US July payrolls expected to point to a slowdown in jobs growth
European markets underwent another negative session yesterday as this week’s sell off continued to gather momentum, with the DAX falling for the 4th day in a row, while the FTSE100 finished lower for the 3rd straight session, although it was notable that we closed well off the lows of the day.
US markets also fell for the 3rd day in succession, with the US dollar finishing the day unchanged, despite posting a fresh 4-week high.
A combination of rising US yields, along with concern over earnings guidance downgrades weighed on markets generally, with the weakness in US markets weighing on the broader risk outlook. The slide in long-dated US treasuries isn’t being helped by the prospect of a supply surplus driven by future US spending plans to fund a rising budget deficit.
Even with Apple and Amazon reporting solid numbers after the close last night, we don’t appear to have seen a significant uplift as we head into the weekend.
Some have suggested that the Fitch downgrade of the US AAA rating to AA+ may have had a part to play in this week’s weakness, however while the narrative of that might seem compelling there was nothing in Fitch’s findings that told us anything we didn’t already know.
The US economy still appears to be in decent shape, concern about the manufacturing sector notwithstanding, but the services sector has remained resilient, with another solid ISM survey in July which saw prices paid tick higher, and the employment component tick lower. The resilience in the prices paid component feeds into the concern that rates are likely to remain higher for longer.
Which brings us to today and the July jobs report. Having just come off the back of another 25bps rate hike from the Federal Reserve last week, and what may well be the final rate hike of this cycle, today’s US payrolls data is likely to continue to showcase the resilience of the US economy.
We’ve already seen once again this week that private sector job growth remains strong with another 324k jobs added by ADP last month, on top of the 497k in June, although we could start to see some evidence of a slowdown in the BLS numbers given how unremarkable the previous non-farm payrolls report was back in June.
The June jobs report was the first US jobs report which was fairly unremarkable in nature, with 209k jobs added for the month, and the weakest headline number in over 2 years.
There was also a 2-month net revision lower of -110k jobs, which took some of the lustre off recent gains. Despite this the unemployment rate still fell to 3.6%, while average hourly earnings growth came in at 4.4%, which was slightly higher than expected.

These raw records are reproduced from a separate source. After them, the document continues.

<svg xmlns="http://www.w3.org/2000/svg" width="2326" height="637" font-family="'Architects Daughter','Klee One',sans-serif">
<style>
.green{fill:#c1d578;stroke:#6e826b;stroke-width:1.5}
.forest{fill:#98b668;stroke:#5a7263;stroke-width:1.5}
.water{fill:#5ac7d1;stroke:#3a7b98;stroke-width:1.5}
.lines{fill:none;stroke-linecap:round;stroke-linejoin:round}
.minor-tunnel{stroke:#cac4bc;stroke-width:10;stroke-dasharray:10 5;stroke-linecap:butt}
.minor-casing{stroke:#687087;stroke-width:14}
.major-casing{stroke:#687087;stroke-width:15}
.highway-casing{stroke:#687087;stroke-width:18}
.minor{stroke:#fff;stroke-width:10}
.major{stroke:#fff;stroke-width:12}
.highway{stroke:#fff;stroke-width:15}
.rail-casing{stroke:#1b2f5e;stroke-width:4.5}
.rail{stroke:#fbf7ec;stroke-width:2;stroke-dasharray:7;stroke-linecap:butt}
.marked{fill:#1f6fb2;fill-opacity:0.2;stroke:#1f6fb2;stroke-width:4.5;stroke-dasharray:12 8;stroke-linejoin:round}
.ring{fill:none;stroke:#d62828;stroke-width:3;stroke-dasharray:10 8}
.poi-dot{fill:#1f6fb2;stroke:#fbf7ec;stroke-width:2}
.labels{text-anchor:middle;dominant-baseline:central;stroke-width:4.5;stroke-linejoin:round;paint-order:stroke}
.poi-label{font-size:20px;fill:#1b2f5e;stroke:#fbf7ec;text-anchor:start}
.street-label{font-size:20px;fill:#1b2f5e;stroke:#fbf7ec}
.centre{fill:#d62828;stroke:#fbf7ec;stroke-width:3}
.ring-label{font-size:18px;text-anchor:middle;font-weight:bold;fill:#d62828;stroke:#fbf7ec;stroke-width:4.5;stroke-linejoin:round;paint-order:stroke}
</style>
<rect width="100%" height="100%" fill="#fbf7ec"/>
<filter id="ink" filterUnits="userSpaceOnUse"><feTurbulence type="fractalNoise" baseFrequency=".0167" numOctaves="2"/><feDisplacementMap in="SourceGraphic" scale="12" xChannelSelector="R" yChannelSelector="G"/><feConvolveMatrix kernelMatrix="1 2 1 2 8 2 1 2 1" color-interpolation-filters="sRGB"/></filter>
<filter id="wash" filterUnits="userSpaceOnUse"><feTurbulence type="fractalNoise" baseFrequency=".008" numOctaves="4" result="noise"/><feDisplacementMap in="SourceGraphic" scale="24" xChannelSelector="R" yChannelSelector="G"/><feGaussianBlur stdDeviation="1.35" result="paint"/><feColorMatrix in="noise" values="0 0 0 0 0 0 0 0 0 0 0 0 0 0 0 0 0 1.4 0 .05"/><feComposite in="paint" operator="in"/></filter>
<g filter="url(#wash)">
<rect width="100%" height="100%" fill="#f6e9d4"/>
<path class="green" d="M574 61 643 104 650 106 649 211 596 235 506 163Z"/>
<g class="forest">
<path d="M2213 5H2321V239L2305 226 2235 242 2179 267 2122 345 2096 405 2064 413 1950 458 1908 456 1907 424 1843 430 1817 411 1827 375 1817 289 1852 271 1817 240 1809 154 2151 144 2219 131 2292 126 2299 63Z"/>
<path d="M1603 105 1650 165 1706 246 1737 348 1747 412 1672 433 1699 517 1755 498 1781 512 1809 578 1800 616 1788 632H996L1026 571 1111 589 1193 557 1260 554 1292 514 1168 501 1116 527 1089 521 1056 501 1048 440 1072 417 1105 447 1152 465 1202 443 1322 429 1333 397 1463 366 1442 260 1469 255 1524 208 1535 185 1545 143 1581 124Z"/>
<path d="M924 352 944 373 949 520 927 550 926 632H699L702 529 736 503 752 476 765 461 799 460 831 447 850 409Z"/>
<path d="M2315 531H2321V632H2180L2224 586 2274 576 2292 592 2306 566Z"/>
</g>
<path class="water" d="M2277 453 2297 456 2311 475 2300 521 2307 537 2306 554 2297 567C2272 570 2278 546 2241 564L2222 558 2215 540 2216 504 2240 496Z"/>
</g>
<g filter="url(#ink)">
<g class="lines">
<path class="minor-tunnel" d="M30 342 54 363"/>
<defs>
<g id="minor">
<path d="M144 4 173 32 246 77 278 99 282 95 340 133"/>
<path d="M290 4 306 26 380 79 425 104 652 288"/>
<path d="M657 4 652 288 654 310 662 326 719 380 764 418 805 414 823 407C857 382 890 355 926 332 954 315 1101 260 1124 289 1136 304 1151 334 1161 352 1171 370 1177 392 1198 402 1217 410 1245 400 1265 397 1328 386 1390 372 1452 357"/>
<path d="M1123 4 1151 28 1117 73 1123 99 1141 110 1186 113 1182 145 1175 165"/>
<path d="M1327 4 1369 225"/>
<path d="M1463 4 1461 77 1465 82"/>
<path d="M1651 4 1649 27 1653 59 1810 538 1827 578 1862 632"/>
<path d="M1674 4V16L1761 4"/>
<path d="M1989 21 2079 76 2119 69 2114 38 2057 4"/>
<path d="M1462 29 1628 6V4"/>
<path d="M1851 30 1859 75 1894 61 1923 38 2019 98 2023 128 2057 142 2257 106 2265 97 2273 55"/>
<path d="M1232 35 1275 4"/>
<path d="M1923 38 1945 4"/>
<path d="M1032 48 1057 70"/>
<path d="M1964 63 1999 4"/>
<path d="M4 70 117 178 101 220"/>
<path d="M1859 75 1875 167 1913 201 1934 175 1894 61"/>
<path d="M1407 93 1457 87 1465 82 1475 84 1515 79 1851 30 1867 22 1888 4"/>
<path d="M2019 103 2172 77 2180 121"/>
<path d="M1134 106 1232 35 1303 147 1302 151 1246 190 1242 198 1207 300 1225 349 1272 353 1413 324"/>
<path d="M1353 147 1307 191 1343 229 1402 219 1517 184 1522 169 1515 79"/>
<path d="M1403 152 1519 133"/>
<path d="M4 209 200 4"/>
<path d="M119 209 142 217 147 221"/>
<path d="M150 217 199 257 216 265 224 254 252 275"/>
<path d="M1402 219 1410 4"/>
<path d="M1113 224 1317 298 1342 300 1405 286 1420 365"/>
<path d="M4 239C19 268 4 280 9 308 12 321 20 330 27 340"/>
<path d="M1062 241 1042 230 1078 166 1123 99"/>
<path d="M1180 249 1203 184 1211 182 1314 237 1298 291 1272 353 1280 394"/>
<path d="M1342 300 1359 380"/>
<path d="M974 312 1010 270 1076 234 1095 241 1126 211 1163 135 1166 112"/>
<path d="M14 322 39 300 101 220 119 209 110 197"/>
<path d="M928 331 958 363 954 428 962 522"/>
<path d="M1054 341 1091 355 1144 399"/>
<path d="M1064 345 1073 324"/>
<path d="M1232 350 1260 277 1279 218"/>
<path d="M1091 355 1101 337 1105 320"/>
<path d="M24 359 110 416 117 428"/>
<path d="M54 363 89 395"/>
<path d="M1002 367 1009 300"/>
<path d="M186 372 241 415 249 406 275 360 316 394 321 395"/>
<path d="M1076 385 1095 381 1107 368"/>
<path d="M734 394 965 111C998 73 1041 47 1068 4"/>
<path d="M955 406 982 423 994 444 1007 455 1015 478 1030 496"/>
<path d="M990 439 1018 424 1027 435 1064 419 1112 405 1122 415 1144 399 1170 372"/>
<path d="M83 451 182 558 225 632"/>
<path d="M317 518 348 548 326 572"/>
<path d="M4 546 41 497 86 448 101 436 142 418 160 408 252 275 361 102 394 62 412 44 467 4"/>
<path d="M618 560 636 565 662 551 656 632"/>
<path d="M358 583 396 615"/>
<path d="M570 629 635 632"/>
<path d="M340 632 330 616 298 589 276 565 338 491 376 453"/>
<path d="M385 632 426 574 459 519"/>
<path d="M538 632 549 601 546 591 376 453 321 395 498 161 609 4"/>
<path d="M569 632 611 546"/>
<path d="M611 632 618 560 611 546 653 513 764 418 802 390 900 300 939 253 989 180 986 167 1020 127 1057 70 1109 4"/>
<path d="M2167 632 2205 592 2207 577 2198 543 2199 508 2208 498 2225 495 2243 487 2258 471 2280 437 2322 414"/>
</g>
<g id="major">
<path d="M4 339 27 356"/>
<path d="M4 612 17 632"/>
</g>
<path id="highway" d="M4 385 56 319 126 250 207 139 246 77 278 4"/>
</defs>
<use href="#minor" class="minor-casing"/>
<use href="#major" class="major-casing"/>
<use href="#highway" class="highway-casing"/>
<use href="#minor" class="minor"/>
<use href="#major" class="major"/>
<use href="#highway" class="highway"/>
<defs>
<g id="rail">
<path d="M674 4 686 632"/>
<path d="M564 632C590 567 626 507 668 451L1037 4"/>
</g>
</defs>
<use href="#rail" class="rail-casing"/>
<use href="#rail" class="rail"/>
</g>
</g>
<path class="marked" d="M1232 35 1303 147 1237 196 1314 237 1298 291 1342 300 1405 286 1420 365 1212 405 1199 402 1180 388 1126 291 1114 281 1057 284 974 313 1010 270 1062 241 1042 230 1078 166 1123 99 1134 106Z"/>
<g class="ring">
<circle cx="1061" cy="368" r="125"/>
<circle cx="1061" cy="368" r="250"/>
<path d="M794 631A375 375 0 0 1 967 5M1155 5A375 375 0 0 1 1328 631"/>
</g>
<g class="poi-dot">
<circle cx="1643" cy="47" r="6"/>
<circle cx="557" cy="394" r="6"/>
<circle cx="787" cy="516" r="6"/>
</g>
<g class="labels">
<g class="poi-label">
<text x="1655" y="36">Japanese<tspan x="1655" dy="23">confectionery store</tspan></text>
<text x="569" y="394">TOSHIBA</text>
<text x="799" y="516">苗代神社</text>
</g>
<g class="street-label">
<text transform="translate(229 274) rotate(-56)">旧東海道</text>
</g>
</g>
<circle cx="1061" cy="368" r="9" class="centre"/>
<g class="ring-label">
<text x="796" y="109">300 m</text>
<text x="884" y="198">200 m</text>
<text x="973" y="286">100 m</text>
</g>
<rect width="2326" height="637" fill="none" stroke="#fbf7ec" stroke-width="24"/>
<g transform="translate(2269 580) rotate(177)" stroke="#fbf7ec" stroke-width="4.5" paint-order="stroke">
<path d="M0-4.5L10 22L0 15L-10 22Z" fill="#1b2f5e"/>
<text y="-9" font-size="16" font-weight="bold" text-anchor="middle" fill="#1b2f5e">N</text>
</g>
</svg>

Today’s jobs report is expected to see 200k jobs added, with unemployment set to remain unchanged at 3.6%, while average hourly earnings are expected to slip back from 4.4% to 4.2%.
We also have the Canada jobs report which is also expected to see a strong set of numbers, after the 59k jobs added in June.
The pound underwent a volatile day yesterday, hitting a one month low, before rebounding strongly to finish the day unchanged.
The decision by the Bank of England to raise rates by 25bps to a new 15-year high posed a number of questions, not least the prospect that rates were likely to stay at current levels for a long time to come. By the tone of the press conference, it was also surmised that we may well be close to the peak of this rate hiking cycle given comments from deputy governor Ben Broadbent when he stated that UK rate policy was restrictive already, and that UK rates are now likely above the neutral rate.
If that turns out to be the case when set against a weak growth backdrop then the bar to another rate rise is likely to be a high one and will depend greatly on the next 2 CPI inflation reports, the first of which is due in just under a fortnight.
EUR/USD – Recovered from just above the 1.0900 area, closing above the 50-day SMA at 1.0930, keeping the current uptrend intact. Also have support at 1.0830. Resistance remains at last week’s high at 1.1150.
GBP/USD – Drifted down the 1.2620 area before rebounding, but we need to see a close above the 50-day SMA to signal a bottom is in around the 1.2600 area. Below 1.2600 targets 1.2400. Resistance at the 1.2830 area as well as 1.3000.
EUR/GBP – Pushed up to the 0.8655/60 area yesterday before retreating, with support now at the 0.8580 area, the bias remains for a retest of the July highs at 0.8700/10. Below 0.8580 retargets the 0.8530 area.
USD/JPY – Failed just below the 144.00 area, slipping back to the 142.00 area where we have support. A mover below 142.00 could see a move towards the lows this week at 140.70. Main resistance remains at the previous peaks at 145.00.